Yes — three genuinely usable free tiers as of July 2026, each with real (not marketing-only) limits worth knowing before you build against them:
Google Gemini (AI Studio)
Free access to Gemini's Flash-tier models with no credit card required. Limits are tier-based and change more often than Groq's or OpenRouter's published numbers — check your live rate limits in AI Studio rather than trusting a static figure. Still the most production-adjacent of the three free options — Google's own infrastructure, not a rate-limited proxy layer.
Groq
Free tier with published, predictable rate limits — for example, Llama 3.3 70B at 30 requests/minute and 1,000 requests/day. No credit card required. Known for very low latency inference, which matters if your prototype is latency-sensitive.
OpenRouter
Roughly 28 free models available (DeepSeek R1, Llama 3.3 70B, Qwen3 Coder, Gemma 3, and others) through one unified API. Rate limits start tighter — 20 requests/minute, 50 requests/day — rising to 1,000/day after a one-time paid credit purchase. The advantage: one integration surface across many free models instead of juggling separate provider accounts.

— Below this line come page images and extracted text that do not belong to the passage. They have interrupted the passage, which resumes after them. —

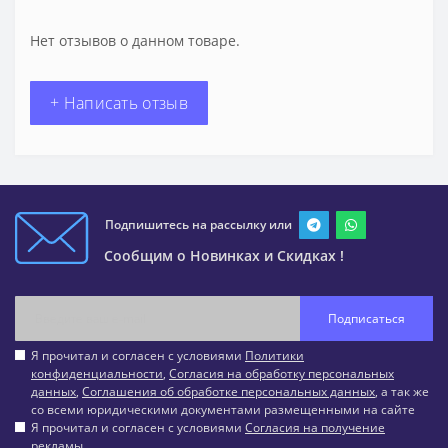
Нет отзывов о данном товаре.
+ Написать отзыв
Подпишитесь на рассылку или
Сообщим о Новинках и Скидках !
Подписаться
Я прочитал и согласен с условиями
Политики
конфиденциальности
,
Согласия на обработку персональных
данных
,
Соглашения об обработке персональных данных
, а так же
со всеми юридическими документами размещенными на сайте
Я прочитал и согласен с условиями
Согласия на получение
рекламы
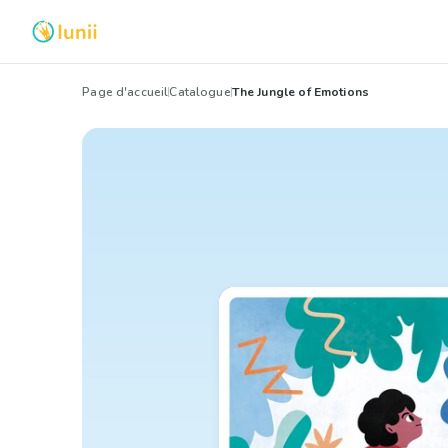
Page d'accueil
Catalogue
The Jungle of Emotions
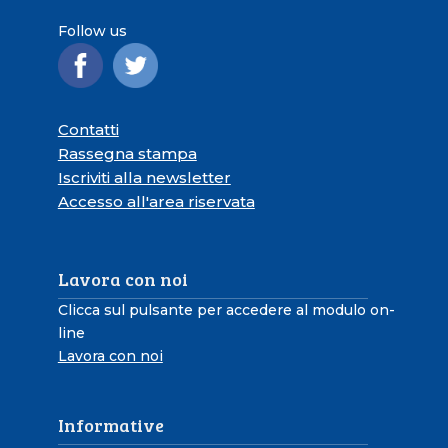
Follow us
Contatti
Rassegna stampa
Iscriviti alla newsletter
Accesso all'area riservata
Lavora con noi
Clicca sul pulsante per accedere al modulo on-
line
Lavora con noi
Informative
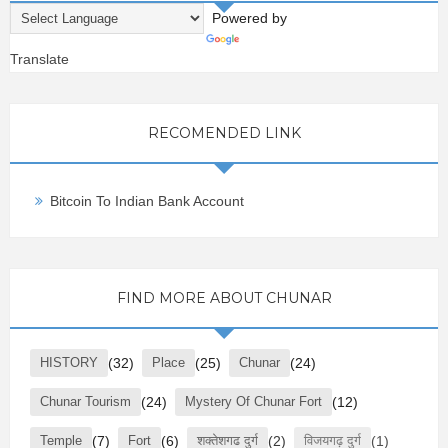
Powered by
Translate
RECOMENDED LINK
Bitcoin To Indian Bank Account
FIND MORE ABOUT CHUNAR
HISTORY
(32)
Place
(25)
Chunar
(24)
Chunar Tourism
(24)
Mystery Of Chunar Fort
(12)
Temple
(7)
Fort
(6)
शक्तेशगढ दुर्ग
(2)
विजयगढ़ दुर्ग
(1)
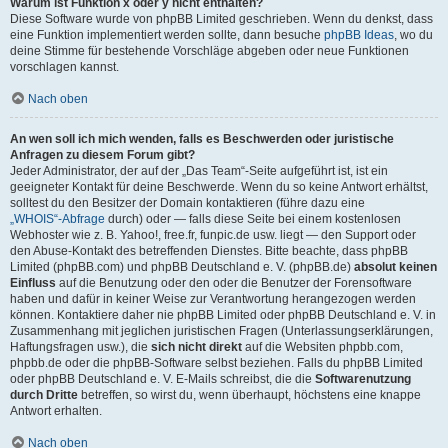
Warum ist Funktion x oder y nicht enthalten?
Diese Software wurde von phpBB Limited geschrieben. Wenn du denkst, dass
eine Funktion implementiert werden sollte, dann besuche
phpBB Ideas
, wo du
deine Stimme für bestehende Vorschläge abgeben oder neue Funktionen
vorschlagen kannst.
Nach oben
An wen soll ich mich wenden, falls es Beschwerden oder juristische
Anfragen zu diesem Forum gibt?
Jeder Administrator, der auf der „Das Team“-Seite aufgeführt ist, ist ein
geeigneter Kontakt für deine Beschwerde. Wenn du so keine Antwort erhältst,
solltest du den Besitzer der Domain kontaktieren (führe dazu eine
„WHOIS“-Abfrage
durch) oder — falls diese Seite bei einem kostenlosen
Webhoster wie z. B. Yahoo!, free.fr, funpic.de usw. liegt — den Support oder
den Abuse-Kontakt des betreffenden Dienstes. Bitte beachte, dass phpBB
Limited (phpBB.com) und phpBB Deutschland e. V. (phpBB.de)
absolut keinen
Einfluss
auf die Benutzung oder den oder die Benutzer der Forensoftware
haben und dafür in keiner Weise zur Verantwortung herangezogen werden
können. Kontaktiere daher nie phpBB Limited oder phpBB Deutschland e. V. in
Zusammenhang mit jeglichen juristischen Fragen (Unterlassungserklärungen,
Haftungsfragen usw.), die
sich nicht direkt
auf die Websiten phpbb.com,
phpbb.de oder die phpBB-Software selbst beziehen. Falls du phpBB Limited
oder phpBB Deutschland e. V. E-Mails schreibst, die die
Softwarenutzung
durch Dritte
betreffen, so wirst du, wenn überhaupt, höchstens eine knappe
Antwort erhalten.
Nach oben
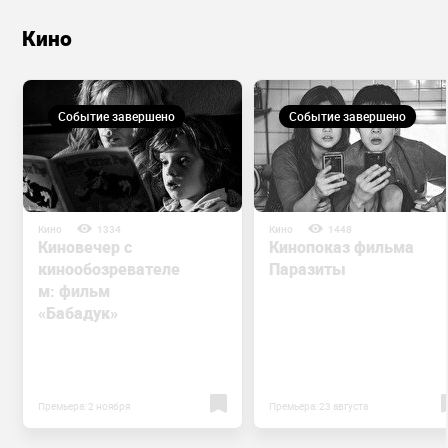
Кино
Событие завершено
Событие завершено
Кино
1334
Кино
1448
Киновечер с
Кинопоказ фильма
кинообозревателе
Паразиты
м: фильм
«Бабадук»
Премьера: 2 ноября
Премьера: 23 августа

The honest caveat: all three are built for prototyping and low-volume use, not production traffic. Rate limits will throttle you well before you reach meaningful scale — budget for a paid tier once you're validating with real users, not before.
Early Access
From Free Tier to Production, Without Guessing
LeanLM validates whether a cheaper model or a free-tier alternative actually holds your quality bar on production traffic — before you commit budget to scaling it. Join the waitlist.
Where to Go Next
- LLM cost calculator — plug in your own input/output tokens and monthly volume to see these same prices ranked by your actual monthly cost, with cache-hit and batch toggles.

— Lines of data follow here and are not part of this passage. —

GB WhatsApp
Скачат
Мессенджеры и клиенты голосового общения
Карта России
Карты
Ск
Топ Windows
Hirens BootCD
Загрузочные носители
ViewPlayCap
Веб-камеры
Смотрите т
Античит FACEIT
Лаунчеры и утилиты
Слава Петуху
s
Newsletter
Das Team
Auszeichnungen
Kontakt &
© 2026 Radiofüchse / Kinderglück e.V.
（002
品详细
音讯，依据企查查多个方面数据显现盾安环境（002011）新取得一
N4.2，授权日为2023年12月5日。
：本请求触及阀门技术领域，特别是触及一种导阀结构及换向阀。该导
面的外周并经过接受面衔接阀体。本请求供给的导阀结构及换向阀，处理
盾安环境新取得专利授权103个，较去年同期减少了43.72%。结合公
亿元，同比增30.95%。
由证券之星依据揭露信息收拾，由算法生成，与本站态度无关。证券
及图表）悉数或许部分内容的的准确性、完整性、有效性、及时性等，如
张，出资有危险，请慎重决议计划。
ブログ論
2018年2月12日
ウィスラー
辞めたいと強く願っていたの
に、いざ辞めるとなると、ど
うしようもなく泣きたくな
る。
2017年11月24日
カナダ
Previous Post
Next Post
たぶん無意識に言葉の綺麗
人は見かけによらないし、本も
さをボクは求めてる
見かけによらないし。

- LLM effective cost table — the full pricing matrix and the exact multiplier methodology behind every stacked-discount figure on this page.
- Best LLM cost tracking tools — including ArtificialAnalysis.ai, the independent benchmark site for comparing models on cost, speed, and quality before you commit to one.

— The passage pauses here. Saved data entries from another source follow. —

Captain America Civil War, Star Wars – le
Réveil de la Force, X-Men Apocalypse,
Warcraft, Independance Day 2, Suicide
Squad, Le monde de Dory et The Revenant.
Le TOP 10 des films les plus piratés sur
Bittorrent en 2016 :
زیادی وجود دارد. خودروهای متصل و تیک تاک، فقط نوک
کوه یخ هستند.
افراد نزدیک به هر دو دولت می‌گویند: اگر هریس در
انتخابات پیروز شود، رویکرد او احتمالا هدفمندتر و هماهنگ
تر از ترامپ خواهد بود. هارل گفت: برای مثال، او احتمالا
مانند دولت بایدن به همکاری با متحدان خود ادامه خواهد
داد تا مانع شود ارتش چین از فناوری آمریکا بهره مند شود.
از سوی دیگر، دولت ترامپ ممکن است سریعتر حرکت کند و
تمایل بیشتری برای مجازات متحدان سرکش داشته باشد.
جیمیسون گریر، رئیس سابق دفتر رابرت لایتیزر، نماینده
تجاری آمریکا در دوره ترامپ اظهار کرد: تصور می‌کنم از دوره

- LLM model routing — automatically send each query to the cheapest model that can handle it, rather than picking one model for everything.
Frequently Asked Questions
What is the cheapest LLM API?
On raw list price, DeepSeek v4-flash is the cheapest at $0.14 per million input tokens and $0.28 per million output tokens, cheaper than any major-lab nano/lite-tier model. Among the major labs (OpenAI, Google, Anthropic), OpenAI's gpt-5.4-nano is cheapest at $0.20/$1.25 per million tokens. On cache-hit pricing, DeepSeek is cheaper still at $0.0028 per million input tokens — a 98% discount off its own $0.14 cache-miss price.
Is there a free LLM API?
Yes. Google's Gemini API (via AI Studio) offers a genuinely free tier with no credit card required on Flash-tier models — limits are tier-based and change often, so check the live numbers in AI Studio rather than a fixed figure. Groq offers a free tier with published rate limits (for example, 30 requests/minute and 1,000 requests/day on Llama 3.3 70B). OpenRouter provides around 28 free models at lower rate limits (20 requests/minute, 50/day, rising after a one-time paid credit). All three are best for prototyping and low-volume use — none are built for production-scale traffic.
Which LLM API is cheapest for coding?
For coding tasks specifically, OpenRouter's free tier includes Qwen3 Coder, a model tuned for code generation, at zero cost within its rate limits. For paid, production-grade coding workloads, DeepSeek's models are frequently used for coding tasks and its effective cached price ($0.0028/MTok) is the cheapest paid option once your prompts repeat enough shared context (system prompts, file context) to benefit from caching.
What is the cheapest LLM API in 2026?
As of July 2026: DeepSeek v4-flash ($0.14/$0.28 per million tokens) is the cheapest raw list price of any provider; among major labs, OpenAI's gpt-5.4-nano ($0.20/$1.25) is cheapest. DeepSeek's cache-hit price ($0.0028/MTok) is the cheapest paid price of any kind, if your workload caches well. For $0 spend, Gemini's free tier (via AI Studio), Groq, and OpenRouter's free models cover prototyping and low-volume production use.